For this project I used SQLite for the database because this is a relatively simple application that I assume will be under low load. Also, because I don’t know any other database. amplify uses 4 table (sessions, users, problems, solutions).

Table SQL
-- Sessions Table
CREATE TABLE IF NOT EXISTS sessions (
   created INTEGER NOT NULL,
   user_id TEXT NOT NULL,
   session_id TEXT NOT NULL
)

-- Users table
CREATE TABLE IF NOT EXISTS users (
   id TEXT NOT NULL,
   name TEXT NOT NULL,
   login TEXT NOT NULL,
   avatar_url TEXT NOT NULL,
   token TEXT,
   created INTEGER NOT NULL,
   new INTEGER NOT NULL,
   UNIQUE(id)
)

-- Problems table
CREATE TABLE IF NOT EXISTS problems (
    user_id TEXT NOT NULL,
    problem_id INTEGER NOT NULL,
    start_time INTEGER NOT NULL,
    end_time INTEGER,
    tries INTEGER NOT NULL,
    state INTEGER NOT NULL,
    UNIQUE(user_id, problem_id)
)

-- Solutions table
CREATE TABLE IF NOT EXISTS solutions (
    user_id TEXT NOT NULL,
    problem_id INTEGER NOT NULL,
    state INTEGER NOT NULL,
    code TEXT NOT NULL,
    language TEXT NOT NULL,
    created INTEGER NOT NULL,
    UNIQUE(user_id, problem_id, language)
)

🐍 Hosting

Even though amplify runs all the code in Docker containers, it’s still possible that someone could find a way to cause problems.

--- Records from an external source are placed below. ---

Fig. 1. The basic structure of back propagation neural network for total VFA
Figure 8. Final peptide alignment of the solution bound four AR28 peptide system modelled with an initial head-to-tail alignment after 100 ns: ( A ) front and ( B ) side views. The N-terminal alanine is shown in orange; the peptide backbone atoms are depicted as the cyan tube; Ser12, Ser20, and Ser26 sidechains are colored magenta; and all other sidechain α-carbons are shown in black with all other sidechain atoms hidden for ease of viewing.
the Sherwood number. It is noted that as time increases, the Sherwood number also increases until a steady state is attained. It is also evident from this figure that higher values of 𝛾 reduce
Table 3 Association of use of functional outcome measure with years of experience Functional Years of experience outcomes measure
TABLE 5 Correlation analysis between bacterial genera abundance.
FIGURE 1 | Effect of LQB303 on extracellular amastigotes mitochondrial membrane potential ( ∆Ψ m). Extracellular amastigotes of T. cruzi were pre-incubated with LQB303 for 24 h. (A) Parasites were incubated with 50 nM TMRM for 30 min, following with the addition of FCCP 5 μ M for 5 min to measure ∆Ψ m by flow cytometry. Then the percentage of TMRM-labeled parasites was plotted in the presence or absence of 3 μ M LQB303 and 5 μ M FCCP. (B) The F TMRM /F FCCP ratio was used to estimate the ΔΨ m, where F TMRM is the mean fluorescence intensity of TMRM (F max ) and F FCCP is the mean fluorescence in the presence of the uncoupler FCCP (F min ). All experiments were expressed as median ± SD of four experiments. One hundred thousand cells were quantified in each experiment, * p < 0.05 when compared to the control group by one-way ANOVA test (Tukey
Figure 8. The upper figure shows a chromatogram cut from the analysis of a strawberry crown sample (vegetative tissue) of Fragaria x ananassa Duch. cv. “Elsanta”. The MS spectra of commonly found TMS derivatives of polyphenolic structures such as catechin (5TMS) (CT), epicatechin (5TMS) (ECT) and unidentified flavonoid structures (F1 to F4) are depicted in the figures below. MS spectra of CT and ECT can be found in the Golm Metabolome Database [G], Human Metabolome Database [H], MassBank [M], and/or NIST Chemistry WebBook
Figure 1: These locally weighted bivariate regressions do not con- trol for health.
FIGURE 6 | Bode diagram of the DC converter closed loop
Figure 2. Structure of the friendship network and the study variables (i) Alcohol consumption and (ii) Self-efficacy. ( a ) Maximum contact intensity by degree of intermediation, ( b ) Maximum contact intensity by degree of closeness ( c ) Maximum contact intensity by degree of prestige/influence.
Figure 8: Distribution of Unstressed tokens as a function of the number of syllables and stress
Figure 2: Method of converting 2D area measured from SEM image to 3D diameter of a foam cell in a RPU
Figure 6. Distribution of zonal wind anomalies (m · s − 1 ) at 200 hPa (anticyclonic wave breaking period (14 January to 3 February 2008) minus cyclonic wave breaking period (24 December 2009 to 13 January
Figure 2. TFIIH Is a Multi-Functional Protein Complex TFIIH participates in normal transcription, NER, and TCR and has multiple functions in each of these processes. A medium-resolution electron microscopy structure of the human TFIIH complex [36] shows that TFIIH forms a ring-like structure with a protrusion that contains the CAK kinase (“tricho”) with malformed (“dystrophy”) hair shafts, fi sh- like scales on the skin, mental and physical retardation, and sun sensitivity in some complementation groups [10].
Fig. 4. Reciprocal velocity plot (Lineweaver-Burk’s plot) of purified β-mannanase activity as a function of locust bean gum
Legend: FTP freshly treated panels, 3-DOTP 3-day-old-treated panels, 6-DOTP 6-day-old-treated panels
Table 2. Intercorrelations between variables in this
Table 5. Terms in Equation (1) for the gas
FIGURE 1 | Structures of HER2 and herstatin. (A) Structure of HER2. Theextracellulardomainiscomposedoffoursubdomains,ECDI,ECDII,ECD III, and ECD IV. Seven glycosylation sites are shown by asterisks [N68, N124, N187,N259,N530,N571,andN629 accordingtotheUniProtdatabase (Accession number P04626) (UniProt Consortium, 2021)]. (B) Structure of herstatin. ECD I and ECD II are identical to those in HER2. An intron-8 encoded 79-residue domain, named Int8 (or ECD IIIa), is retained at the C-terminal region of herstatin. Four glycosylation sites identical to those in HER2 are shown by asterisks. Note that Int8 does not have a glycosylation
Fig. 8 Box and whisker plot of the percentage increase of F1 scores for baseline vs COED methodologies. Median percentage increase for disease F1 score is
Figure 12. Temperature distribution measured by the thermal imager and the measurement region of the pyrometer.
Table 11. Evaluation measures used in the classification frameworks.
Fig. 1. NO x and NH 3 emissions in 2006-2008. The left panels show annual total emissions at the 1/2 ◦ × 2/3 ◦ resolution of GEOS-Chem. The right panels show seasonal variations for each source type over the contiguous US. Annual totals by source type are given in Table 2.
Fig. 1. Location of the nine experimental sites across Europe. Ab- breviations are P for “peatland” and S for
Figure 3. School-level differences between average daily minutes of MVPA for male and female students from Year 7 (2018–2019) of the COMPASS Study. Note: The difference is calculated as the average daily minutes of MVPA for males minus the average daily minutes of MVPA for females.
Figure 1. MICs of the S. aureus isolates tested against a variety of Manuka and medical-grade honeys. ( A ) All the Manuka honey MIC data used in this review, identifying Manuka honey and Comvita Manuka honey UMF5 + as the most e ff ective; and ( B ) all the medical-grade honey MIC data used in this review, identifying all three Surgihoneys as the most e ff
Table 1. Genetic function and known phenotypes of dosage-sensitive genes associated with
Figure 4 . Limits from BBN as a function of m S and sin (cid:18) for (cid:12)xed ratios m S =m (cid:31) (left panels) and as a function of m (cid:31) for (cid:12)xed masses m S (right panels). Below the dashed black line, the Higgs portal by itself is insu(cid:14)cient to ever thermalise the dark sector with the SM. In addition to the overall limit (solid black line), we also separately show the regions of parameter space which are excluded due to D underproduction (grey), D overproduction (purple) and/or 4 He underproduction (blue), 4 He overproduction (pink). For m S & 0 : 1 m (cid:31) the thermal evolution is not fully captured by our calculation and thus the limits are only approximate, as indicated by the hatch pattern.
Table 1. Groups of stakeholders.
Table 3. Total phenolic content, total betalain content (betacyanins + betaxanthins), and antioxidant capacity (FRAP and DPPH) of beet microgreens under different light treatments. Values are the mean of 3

Because of this I’m hosting it on its own VPS through Vultr. It’s running on a High performance VPS so compile times are as fast as possible. The web server is behind a Nginx reverse proxy that adds TLS support. Nothing crazy.

📝 Conclusion

All in all this was very rushed. If I do something like this next year I may build on this so there is less work to get it working, leaving more time for making the problems bettor. Feel free to try it out at amplify.connorcode.com.